BEGIN Recorded information

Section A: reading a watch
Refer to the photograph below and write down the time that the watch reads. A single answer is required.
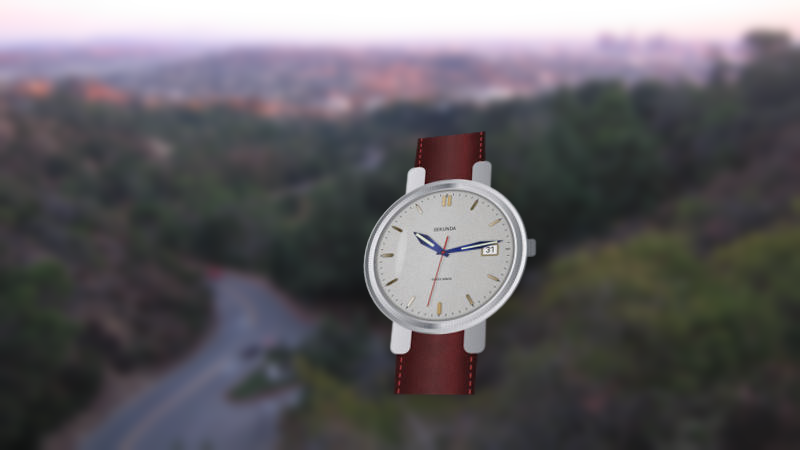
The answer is 10:13:32
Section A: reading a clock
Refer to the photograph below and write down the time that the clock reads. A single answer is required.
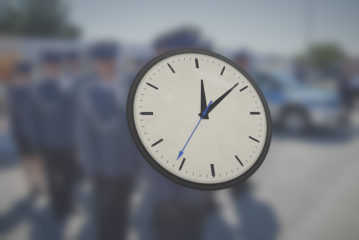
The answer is 12:08:36
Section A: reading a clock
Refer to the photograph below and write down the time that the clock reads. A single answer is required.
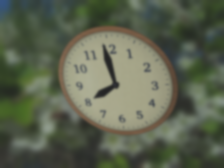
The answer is 7:59
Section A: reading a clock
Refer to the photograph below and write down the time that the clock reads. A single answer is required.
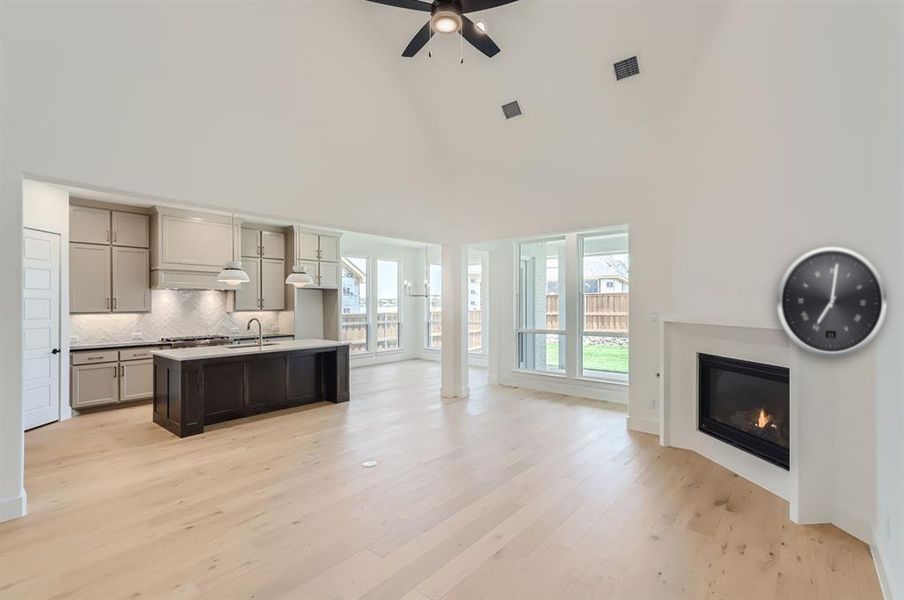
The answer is 7:01
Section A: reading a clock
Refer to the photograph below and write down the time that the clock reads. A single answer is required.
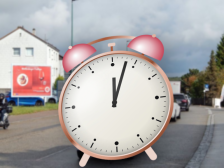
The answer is 12:03
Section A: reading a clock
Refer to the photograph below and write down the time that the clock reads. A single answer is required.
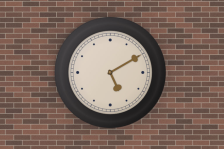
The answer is 5:10
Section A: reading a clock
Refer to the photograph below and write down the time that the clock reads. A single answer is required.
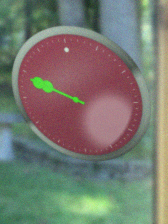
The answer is 9:49
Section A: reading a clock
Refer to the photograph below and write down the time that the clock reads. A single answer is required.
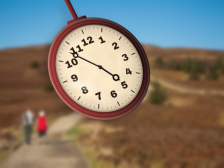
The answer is 4:53
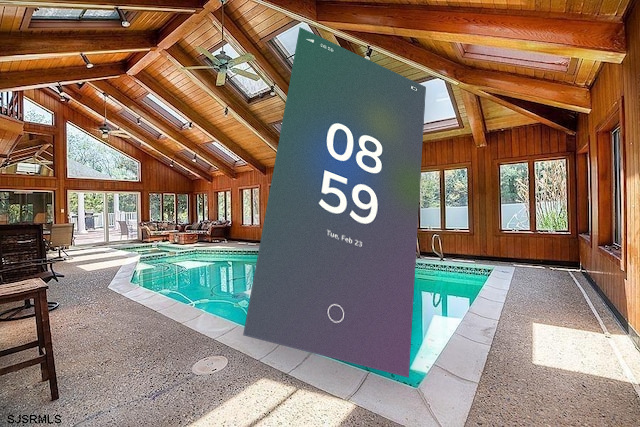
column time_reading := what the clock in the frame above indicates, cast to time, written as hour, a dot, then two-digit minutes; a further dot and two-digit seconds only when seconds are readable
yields 8.59
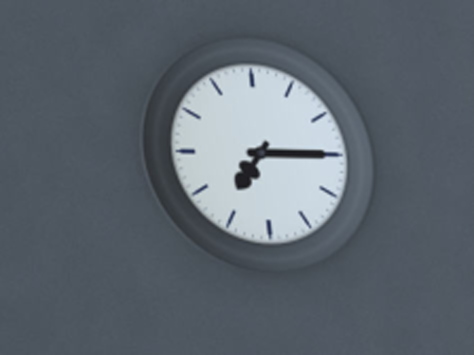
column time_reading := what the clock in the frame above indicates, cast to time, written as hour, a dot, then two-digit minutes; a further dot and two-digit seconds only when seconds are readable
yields 7.15
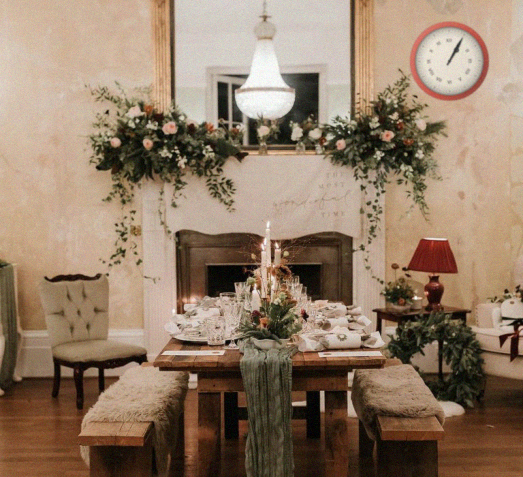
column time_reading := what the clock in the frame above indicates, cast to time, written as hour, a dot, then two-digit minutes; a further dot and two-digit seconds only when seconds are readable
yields 1.05
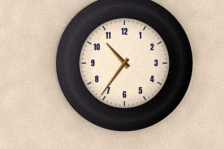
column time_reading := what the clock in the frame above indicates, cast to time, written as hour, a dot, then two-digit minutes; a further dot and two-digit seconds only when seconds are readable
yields 10.36
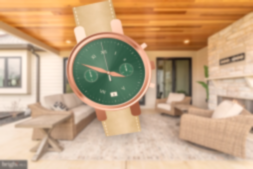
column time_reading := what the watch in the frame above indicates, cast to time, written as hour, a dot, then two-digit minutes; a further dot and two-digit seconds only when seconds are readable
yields 3.50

END Recorded information

### Your objective
Count the lines of the rows above that contain the string "yields", matching case, and reply with the number alone.

### Problem solution
5